**What is needed**
Write out the rows below again, swapping every "series" for "data line" and leaving everything else unchanged. Omit the pictures.

Segment Start: Source material

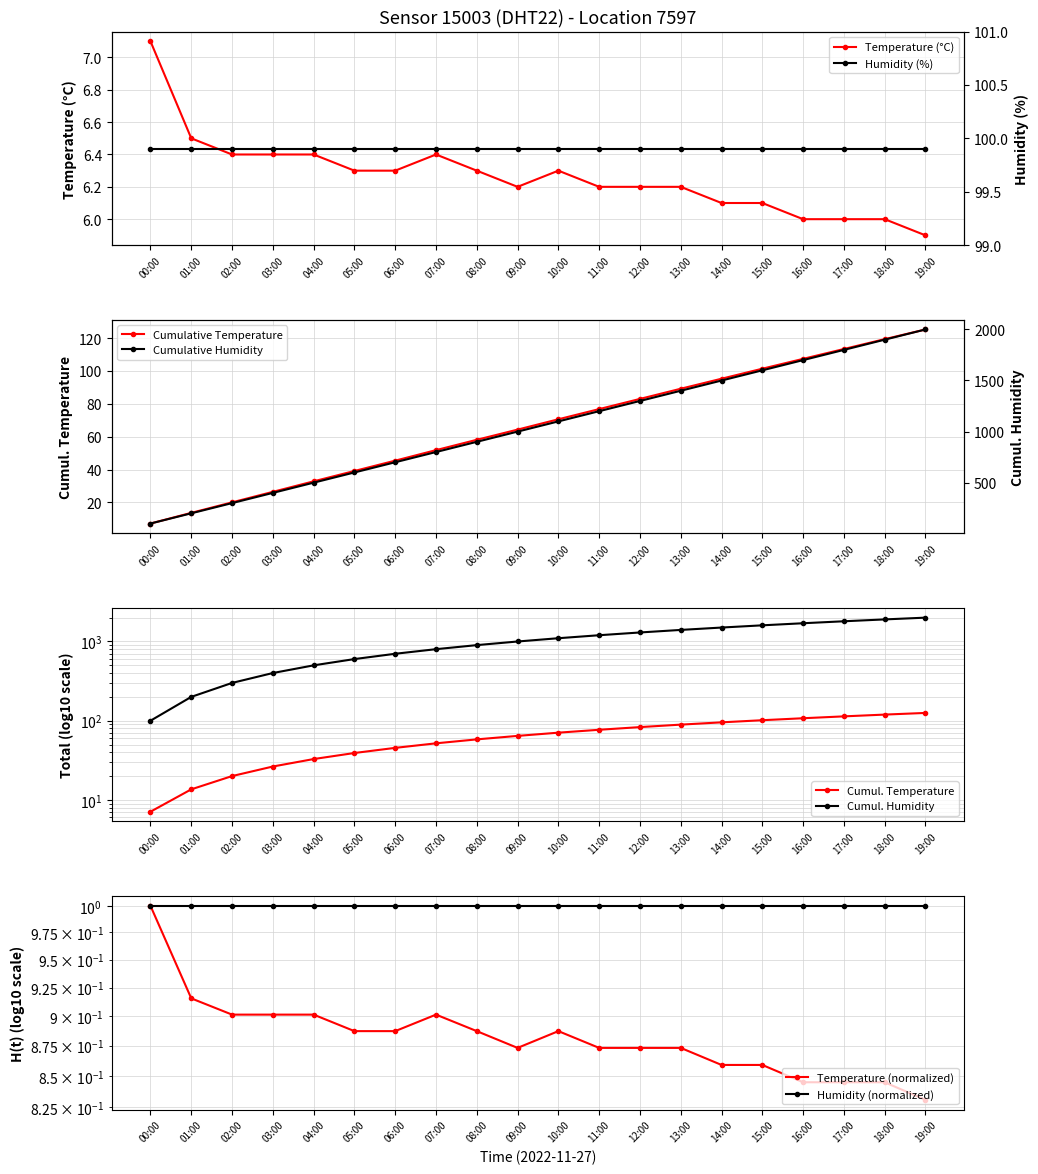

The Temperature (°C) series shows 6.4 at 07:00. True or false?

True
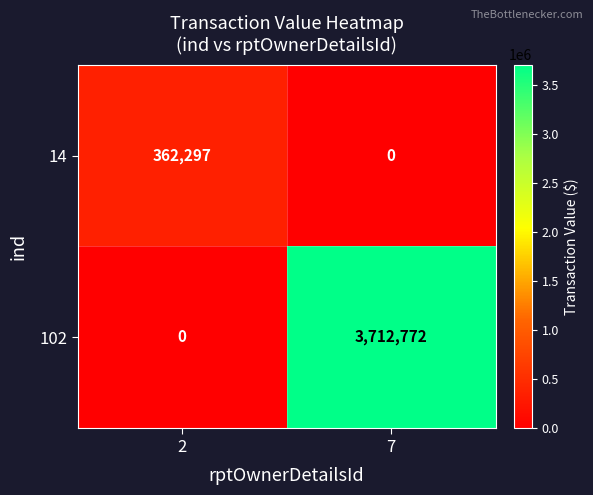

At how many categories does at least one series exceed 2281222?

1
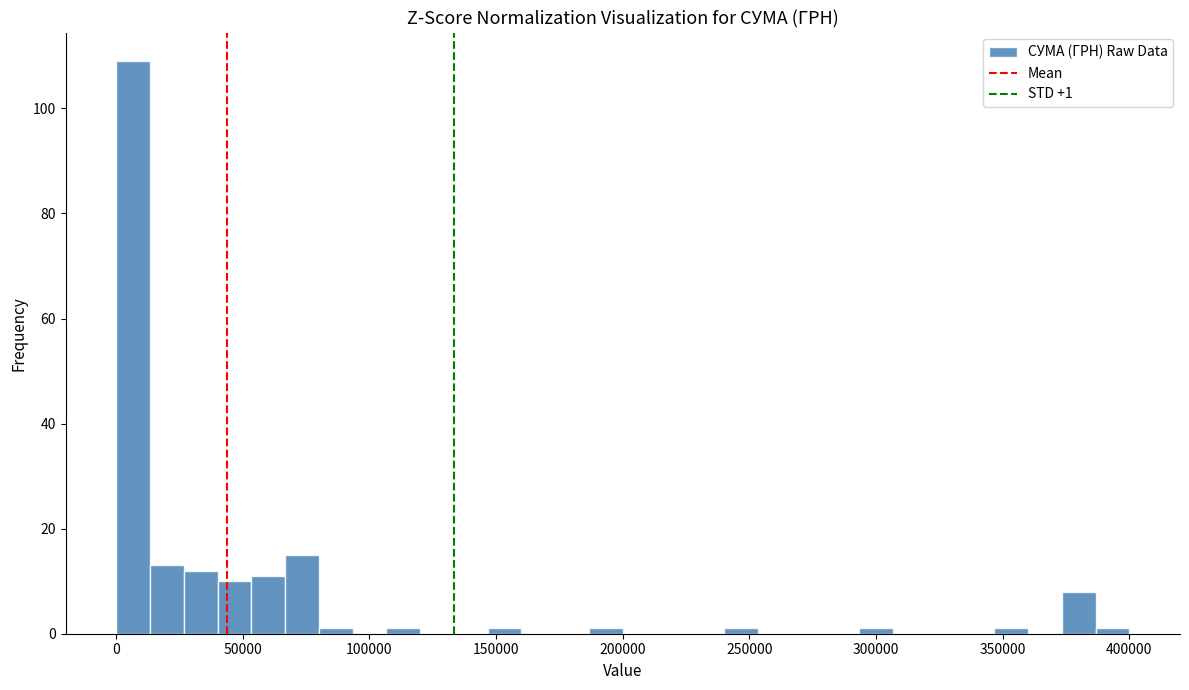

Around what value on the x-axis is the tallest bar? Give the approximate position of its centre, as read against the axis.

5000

Segment End: Source material

**Task output**
The Temperature (°C) data line shows 6.4 at 07:00. True or false?

True

At how many categories does at least one data line exceed 2281222?

1

Around what value on the x-axis is the tallest bar? Give the approximate position of its centre, as read against the axis.

5000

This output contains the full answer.